October 02, 2005

East Germany spied on Pope Benedict for 15 years

BERLIN (Reuters) - Communist East Germany's security police kept close tabs on the West German theologian who later became Pope Benedict for 15 years before the Berlin Wall fell in 1989, a German newspaper reported on Sunday.

Bild am Sonntag said the East German state security police and its foreign espionage arm spied on Joseph Ratzinger between 1974 and 1989, identifying him as one of the Vatican's staunchest opponents of communism.

Ratzinger become Pope Benedict earlier this year.

Pope Benedict XVI holds the hosts golden goblet as he leads a solemn mass in Saint Peter's Basilica at the Vatican for the opening of the synod of the bishops October 2, 2005. (REUTERS/Max Rossi)
The newspaper said the German agency in Berlin that holds custody of the Stasi files had allowed it to publish excerpts after receiving permission directly from Pope Benedict.

The Stasi agents operating in Western European were trying to find incriminating evidence from Ratzinger's past that could be used against him but were unsuccessful.
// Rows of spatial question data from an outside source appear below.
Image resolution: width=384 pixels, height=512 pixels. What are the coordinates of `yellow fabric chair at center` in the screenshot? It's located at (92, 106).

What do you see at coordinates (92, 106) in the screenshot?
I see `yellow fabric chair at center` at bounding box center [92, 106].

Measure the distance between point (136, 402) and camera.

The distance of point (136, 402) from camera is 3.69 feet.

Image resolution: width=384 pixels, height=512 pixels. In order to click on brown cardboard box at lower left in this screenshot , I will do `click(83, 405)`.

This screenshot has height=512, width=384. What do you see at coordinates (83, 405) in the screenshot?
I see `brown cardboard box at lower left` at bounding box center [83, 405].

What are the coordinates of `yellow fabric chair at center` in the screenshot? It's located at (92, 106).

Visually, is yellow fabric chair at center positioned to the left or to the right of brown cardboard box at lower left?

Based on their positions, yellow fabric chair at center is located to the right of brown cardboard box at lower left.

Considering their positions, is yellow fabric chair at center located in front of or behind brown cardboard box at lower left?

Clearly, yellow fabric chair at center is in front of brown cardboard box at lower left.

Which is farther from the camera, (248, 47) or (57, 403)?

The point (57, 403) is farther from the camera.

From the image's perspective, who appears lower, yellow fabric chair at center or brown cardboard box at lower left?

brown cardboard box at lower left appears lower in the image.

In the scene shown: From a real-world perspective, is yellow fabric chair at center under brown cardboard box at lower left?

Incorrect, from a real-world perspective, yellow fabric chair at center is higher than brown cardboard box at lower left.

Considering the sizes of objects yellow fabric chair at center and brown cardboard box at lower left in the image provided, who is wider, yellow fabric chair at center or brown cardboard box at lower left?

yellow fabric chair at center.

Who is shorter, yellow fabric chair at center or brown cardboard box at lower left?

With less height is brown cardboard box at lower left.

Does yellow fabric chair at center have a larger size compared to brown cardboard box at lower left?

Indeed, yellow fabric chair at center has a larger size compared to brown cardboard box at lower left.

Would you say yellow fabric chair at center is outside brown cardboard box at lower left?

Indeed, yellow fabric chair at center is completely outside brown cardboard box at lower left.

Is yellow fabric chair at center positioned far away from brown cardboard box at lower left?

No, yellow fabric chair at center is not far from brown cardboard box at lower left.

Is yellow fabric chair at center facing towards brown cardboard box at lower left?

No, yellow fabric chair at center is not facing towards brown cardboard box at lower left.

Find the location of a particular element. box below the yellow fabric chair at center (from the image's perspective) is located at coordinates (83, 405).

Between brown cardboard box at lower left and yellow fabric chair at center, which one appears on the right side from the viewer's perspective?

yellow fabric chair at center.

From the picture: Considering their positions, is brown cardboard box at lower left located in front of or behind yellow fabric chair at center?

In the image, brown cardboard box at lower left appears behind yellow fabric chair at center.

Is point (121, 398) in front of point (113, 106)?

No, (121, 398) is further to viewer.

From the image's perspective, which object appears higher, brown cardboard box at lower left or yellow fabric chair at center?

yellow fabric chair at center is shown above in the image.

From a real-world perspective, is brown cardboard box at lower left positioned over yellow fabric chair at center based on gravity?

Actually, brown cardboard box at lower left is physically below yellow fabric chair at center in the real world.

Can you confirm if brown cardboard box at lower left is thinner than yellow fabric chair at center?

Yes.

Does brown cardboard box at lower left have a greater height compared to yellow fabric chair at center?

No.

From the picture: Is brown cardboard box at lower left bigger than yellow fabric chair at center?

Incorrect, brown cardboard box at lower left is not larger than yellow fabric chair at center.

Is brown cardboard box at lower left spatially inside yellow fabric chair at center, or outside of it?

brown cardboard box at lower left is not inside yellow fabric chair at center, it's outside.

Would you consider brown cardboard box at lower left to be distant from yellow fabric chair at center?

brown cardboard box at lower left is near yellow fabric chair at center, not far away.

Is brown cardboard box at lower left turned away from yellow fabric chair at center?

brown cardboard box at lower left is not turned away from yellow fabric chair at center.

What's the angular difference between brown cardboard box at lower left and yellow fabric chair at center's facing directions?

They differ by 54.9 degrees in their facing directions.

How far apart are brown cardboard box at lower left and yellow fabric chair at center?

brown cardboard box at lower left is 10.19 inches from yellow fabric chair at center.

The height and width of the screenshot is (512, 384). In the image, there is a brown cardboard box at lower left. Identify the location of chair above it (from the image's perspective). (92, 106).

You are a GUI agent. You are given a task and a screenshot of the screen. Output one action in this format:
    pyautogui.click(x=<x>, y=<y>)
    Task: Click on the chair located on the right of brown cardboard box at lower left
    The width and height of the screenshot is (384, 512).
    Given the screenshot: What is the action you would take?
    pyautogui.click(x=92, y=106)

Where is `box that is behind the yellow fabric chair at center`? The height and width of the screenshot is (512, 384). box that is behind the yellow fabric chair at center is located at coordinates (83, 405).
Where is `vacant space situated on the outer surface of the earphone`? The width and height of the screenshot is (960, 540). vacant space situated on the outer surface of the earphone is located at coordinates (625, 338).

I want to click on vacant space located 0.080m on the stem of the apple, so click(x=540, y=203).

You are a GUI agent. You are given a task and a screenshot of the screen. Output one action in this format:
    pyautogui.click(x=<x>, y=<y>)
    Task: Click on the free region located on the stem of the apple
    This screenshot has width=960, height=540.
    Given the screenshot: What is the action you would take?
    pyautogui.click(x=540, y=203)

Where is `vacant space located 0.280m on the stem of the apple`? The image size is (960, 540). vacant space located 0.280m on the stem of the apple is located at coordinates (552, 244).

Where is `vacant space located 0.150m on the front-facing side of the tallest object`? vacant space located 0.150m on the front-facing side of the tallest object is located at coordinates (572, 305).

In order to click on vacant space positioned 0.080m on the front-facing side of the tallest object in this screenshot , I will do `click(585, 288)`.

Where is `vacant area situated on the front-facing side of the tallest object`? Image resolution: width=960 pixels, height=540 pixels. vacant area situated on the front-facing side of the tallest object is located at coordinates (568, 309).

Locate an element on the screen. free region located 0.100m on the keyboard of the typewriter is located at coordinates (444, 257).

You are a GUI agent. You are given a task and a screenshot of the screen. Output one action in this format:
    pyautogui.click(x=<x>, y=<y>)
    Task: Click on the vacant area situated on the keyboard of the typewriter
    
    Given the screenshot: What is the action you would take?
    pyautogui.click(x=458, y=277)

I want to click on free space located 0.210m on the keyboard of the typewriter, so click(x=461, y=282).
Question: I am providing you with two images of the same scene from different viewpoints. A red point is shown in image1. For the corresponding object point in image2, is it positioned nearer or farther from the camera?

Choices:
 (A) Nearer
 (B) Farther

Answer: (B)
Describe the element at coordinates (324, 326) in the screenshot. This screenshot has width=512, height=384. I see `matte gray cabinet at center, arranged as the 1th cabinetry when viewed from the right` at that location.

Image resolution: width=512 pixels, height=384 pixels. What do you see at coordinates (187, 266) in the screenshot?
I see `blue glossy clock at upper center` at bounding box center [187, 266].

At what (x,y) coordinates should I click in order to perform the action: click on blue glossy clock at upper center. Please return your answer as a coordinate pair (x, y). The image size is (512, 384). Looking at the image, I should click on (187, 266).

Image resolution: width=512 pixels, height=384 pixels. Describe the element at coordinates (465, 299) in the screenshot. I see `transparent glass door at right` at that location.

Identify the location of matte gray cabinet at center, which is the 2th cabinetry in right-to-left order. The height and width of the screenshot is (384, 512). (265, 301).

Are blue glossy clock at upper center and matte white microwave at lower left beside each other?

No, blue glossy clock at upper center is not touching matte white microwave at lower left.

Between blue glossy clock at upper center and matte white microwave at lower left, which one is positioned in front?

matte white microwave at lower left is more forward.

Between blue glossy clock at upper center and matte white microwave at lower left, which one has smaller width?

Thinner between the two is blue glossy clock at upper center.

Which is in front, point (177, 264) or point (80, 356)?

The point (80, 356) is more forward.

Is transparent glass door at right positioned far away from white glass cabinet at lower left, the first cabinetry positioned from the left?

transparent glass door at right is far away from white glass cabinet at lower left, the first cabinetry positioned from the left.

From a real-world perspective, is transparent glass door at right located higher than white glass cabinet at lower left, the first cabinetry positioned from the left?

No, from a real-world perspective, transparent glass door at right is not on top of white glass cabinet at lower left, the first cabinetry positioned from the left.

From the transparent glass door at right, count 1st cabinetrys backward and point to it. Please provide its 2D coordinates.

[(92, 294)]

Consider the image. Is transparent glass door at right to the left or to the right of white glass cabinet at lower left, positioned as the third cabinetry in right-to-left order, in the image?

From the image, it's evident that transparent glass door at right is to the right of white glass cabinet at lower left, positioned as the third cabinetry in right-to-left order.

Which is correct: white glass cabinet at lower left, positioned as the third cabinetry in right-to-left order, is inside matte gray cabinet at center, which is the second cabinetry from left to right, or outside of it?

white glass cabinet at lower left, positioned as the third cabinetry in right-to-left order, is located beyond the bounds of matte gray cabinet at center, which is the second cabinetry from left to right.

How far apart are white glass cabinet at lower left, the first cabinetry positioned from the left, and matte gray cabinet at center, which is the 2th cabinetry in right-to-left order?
They also filed reports of Ratzinger's visits to East Germany.

Ratzinger had been drafted into the German army as a teenager shortly before the Third Reich collapsed and was involved in the Hitler Youth.

The newspaper said at least eight agents were tracking Ratzinger, although the identities of only two of the spies is known. Ratzinger was born in the Bavarian town of Marktl am Inn in 1927.